Stranded on Tylo with 2970dV?

[Tatonf]

With the 612 m/s from stage 3 this gives a total of 1698 m/s. As I said on the previous page, adding in the kerbal's EVA backpack of approx. 600 m/s gives 2298 m/s which should be just enough if you can do the EVA burn accurately (and quickly) enough.

This isn't enough. Due to the high gravity of Tylo you'll always lose a non-neglictible part off your delta-V burning slightly verticaly in order to not fall back.

[GoSlash27]

Is the calculation of dV that simple?

ChiefJohnson,

No, it's not quite that simple. I didn't show the entire process.

The entire process would be

2.8 tonnes of not- fuel and 2 tonnes of fuel. 4.8/2.8= 1.71 Rwd.

The natural log of 1.71 is .536

.536*9.81m/sec2 (standard g0)*320s (the engine's Isp) = 1,683 m/sec DV

So while it's not quite that simple, it's not really complicated either.

What I find really useful about the rocket equation isn't this form, but instead it's backward form.

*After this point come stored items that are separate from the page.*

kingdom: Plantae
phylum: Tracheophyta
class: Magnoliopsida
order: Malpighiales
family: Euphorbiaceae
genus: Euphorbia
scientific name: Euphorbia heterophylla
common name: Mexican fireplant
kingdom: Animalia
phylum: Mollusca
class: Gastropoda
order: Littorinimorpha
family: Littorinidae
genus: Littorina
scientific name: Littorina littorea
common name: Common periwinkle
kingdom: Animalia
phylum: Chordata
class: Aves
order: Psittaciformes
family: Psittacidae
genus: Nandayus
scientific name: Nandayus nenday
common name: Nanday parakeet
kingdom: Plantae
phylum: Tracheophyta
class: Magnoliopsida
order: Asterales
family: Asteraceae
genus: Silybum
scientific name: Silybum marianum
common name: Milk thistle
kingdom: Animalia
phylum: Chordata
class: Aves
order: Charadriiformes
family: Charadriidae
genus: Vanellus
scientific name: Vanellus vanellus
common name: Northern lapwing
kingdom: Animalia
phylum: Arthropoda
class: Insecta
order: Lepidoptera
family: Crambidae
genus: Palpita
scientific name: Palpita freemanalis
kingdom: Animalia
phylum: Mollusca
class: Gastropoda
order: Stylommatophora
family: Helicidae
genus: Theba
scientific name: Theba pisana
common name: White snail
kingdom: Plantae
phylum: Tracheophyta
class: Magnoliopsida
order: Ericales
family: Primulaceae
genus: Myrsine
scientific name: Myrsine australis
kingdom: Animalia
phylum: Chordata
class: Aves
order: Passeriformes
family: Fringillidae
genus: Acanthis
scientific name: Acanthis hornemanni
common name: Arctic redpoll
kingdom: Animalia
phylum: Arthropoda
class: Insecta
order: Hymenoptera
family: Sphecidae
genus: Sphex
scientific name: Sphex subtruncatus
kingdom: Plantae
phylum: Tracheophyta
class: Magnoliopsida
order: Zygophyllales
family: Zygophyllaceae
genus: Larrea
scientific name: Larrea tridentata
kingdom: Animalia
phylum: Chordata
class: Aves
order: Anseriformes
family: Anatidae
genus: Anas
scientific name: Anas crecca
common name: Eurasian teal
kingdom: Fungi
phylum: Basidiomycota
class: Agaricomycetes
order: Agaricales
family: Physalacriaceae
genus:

instead of 9.81Ispln(Rwd)=DV which says what the thing you have built can do, working it backwards e^(DV/9.81Isp)=Rwd which says what you need to build to do what you want.

The first form is a good spot check of what you have already built. The second form is used to design your ship so it'll do what you need. If you get handy with this equation, you don't need an add-on and don't have to worry about being misled.

If you get *really* slick, you can build a spreadsheet that will do your designing for you and tell you at a glance which design is cheapest or lightest for what you're trying to do.

Best,

-Slashy

[davidy12]

Get as far as you can then use EVA.

[Warzouz]

This isn't enough. Due to the high gravity of Tylo you'll always lose a non-neglictible part off your delta-V burning slightly verticaly in order to not fall back.

I was surprised to do a 2265m/s takeoff to 10km orbit with a test rocket (TWR was around 4). OTOH, I don't remember which altitude I took off from.

[Mikki]

The math checks out, as far as I can see.

Try this: ..., with just enough vertical to clear the terrain. ...

Good luck.

Happy landings!

Good luck... and hit F5 for before Z...

[Tatonf]

I was surprised to do a 2265m/s takeoff to 10km orbit with a test rocket (TWR was around 4). OTOH, I don't remember which altitude I took off from.

Well, the orbital speed for a 10km orbit is 2152 m/s, with the planet rotating at a speed of 18 m/s, the absolute minimum you need is 2134 m/s.

I tested it and just surprised myself doing it with 2176 m/s ! I guess, the higher the TWR is, the less delta-V you loose fighting gravity. My ship had a TWR starting at 4.48 and ending at 10.24 (well, it nevered reach that last value since it didn't burn all of it's fuel).

I just found that there's some quite high mountains on Tylo (11 250m at 20.408889/-77.1725 for exemple) so I could spend almost all my delta-V going horizontal for a 11/12 km orbit.

But I don't think OP's TWR is enough for that kind of wizardry. I don't know the thrust provided by the jetpack however.

[ChiefJohnson]

Thanks for the short explanation of the manual calculations! If I got more questions, I will look it up:) Such a nice game, you learn so much new while playing it, getting a deeper understanding the more you play. Plus: Nice community, what is going on here? Guess you have to have some passion (and brains) to play this, so manners are more common.

[Padishar]

You're welcome. Due to the apparently quite tight margins involved, this might make an interesting "get this kerbal to orbit" challenge forum thread if you posted a save file (make a copy and clean out any other vessels, except the orbiter to rendezvous with). Maybe score it on amount of EVA propellant left once grabbed onto the orbiter (assuming the orbiter has its own crew capsule)...

[Captain H@dock]

I don't know the thrust provided by the jetpack however.

It has a TWR of less than 1. Source: You can't lift off Kerbin using it. Nor Tylo.

In fact the wiki quotes the jet pack as capable of providing a 3.2 m/s² acceleration. That would make it a .4 TWR compared to Tylo surface gravity, or 0.33 compared to Kerbin.